LAKELAND, the company that owns Hoganess Salmon, on Shetland’s west side, has suspended the fish farm from the industry’s certification schemes.

Animal welfare charity Scottish SPCA is currently leading an investigation into suspected poisoning of 6,000 farmed salmon that died on 15 August.

This week the company, which is owned by Norwegian firm Marine Farms, admitted to the Oslo stock exchange that illegal chemicals may have been used at the fish farm, based at Burrastow, near Walls.

Now the company has removed Hoganess Salmon from the food quality certification schemes operated by the Scottish Salmon Producers’ Organisation, Scottish Quality Salmon and Shetland Aquaculture.

The organisations said they were “deeply shocked at the severity of the allegations” that had been made, but insisted they remained no more than speculation.

In a joint statement they said: “The SSPO and Shetland Aquaculture are aware that investigations are currently underway by a number of statutory agencies in connection with Hoganess Salmon in Shetland.

“While the SSPO and Shetland Aquaculture are deeply shocked at the severity of the allegations unfolding, we recognise that the speculation is precisely that and it is important to allow the investigating authorities to carry out their work and report in due course. The SSPO and Shetland Aquaculture have urged the company to assist the investigating agencies fully.
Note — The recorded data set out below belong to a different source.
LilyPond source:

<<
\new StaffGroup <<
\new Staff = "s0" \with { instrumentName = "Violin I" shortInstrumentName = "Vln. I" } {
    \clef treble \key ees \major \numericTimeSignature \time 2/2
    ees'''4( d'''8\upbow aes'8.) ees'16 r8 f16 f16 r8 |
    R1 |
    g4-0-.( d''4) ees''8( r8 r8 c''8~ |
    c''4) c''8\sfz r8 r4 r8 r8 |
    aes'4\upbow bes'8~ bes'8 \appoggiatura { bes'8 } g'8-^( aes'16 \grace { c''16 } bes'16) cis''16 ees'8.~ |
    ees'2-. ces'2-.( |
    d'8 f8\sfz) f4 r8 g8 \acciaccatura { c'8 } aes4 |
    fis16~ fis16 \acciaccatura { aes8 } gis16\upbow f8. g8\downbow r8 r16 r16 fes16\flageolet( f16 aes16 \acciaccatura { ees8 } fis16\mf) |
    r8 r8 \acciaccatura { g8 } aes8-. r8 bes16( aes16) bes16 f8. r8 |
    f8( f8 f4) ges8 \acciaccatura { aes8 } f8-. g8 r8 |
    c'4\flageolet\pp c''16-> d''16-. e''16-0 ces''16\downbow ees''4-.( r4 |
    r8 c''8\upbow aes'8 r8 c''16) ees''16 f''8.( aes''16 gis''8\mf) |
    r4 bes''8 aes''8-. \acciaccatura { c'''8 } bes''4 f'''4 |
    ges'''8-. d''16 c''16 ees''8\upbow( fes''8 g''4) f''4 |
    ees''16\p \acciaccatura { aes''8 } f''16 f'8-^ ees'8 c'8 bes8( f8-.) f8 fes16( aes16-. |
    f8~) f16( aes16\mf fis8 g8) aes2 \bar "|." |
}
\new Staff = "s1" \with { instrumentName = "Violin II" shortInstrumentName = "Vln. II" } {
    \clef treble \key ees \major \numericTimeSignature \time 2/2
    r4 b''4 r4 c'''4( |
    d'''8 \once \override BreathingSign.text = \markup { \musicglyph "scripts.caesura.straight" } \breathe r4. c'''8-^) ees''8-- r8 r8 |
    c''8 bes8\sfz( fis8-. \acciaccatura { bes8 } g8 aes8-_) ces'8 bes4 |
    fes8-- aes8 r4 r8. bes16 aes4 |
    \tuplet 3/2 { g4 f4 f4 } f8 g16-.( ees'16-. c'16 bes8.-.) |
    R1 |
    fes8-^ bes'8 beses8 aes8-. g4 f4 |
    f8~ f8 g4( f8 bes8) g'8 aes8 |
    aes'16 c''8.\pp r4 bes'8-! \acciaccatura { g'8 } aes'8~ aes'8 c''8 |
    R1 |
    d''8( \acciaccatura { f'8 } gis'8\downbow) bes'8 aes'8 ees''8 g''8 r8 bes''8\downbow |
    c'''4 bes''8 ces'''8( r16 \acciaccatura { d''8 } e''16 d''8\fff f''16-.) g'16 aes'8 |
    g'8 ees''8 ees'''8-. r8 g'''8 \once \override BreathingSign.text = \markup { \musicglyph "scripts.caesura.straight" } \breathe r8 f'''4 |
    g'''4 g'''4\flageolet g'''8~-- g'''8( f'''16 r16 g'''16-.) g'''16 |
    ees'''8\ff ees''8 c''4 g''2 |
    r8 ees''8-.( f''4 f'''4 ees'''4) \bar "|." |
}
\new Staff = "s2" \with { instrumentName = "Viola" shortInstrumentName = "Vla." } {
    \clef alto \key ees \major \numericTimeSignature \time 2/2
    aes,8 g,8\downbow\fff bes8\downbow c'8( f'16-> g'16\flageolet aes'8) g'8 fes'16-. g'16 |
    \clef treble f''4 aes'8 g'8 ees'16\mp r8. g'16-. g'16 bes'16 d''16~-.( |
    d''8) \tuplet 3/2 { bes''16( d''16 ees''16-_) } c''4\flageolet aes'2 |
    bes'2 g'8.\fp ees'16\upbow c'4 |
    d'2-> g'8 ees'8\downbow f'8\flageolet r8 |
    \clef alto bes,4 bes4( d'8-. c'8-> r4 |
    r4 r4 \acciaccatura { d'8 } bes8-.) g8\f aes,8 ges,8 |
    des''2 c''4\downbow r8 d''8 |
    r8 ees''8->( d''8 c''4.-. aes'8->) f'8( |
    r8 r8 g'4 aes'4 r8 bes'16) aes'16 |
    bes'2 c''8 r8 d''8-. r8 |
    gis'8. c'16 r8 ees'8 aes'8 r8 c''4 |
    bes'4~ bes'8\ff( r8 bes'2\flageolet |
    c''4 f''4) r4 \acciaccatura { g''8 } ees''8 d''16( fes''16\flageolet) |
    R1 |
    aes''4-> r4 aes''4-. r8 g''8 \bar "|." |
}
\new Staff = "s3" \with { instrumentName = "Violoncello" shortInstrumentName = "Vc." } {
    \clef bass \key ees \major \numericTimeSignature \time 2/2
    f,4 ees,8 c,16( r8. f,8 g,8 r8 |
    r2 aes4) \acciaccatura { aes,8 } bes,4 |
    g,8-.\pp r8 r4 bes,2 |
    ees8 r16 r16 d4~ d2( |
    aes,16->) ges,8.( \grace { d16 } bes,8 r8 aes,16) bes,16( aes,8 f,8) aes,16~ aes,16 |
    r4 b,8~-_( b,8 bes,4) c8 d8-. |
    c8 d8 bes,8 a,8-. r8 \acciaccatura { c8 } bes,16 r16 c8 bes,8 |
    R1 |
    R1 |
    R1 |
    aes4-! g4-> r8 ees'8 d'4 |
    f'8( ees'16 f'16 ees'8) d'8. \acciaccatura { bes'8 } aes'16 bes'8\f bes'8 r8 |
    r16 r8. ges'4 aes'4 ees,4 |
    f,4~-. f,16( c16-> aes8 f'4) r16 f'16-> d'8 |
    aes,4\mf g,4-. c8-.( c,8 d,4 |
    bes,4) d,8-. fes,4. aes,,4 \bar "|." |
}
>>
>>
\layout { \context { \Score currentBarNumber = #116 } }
“For the time being, until the next steps become clear, the organisations have accepted the company’s offer for the sites under investigation to be suspended from existing certification schemes operated by the SSPO, Scottish Quality Salmon and Shetland Aquaculture.”

SSPO chief executive Scott Landsburgh described the step as “a precautionary measure”. He said: “You guarantee a certain quality through a certification scheme. We are not saying they can’t do that, but at the same time they want to be as cautious as possible.”

Hoganess Salmon grows about 3,000 tonnes of salmon over an 18 month cycle.

Meanwhile the English animal welfare charity RSPCA has pointed out that Lakeland’s marine operations have never been certified under its Freedom Foods brand.

Lakeland carries the Freedom Foods badge on its website, but an RSPCA spokeswoman said this only applied to their freshwater activities and they would be speaking to the company to ensure this was clarified.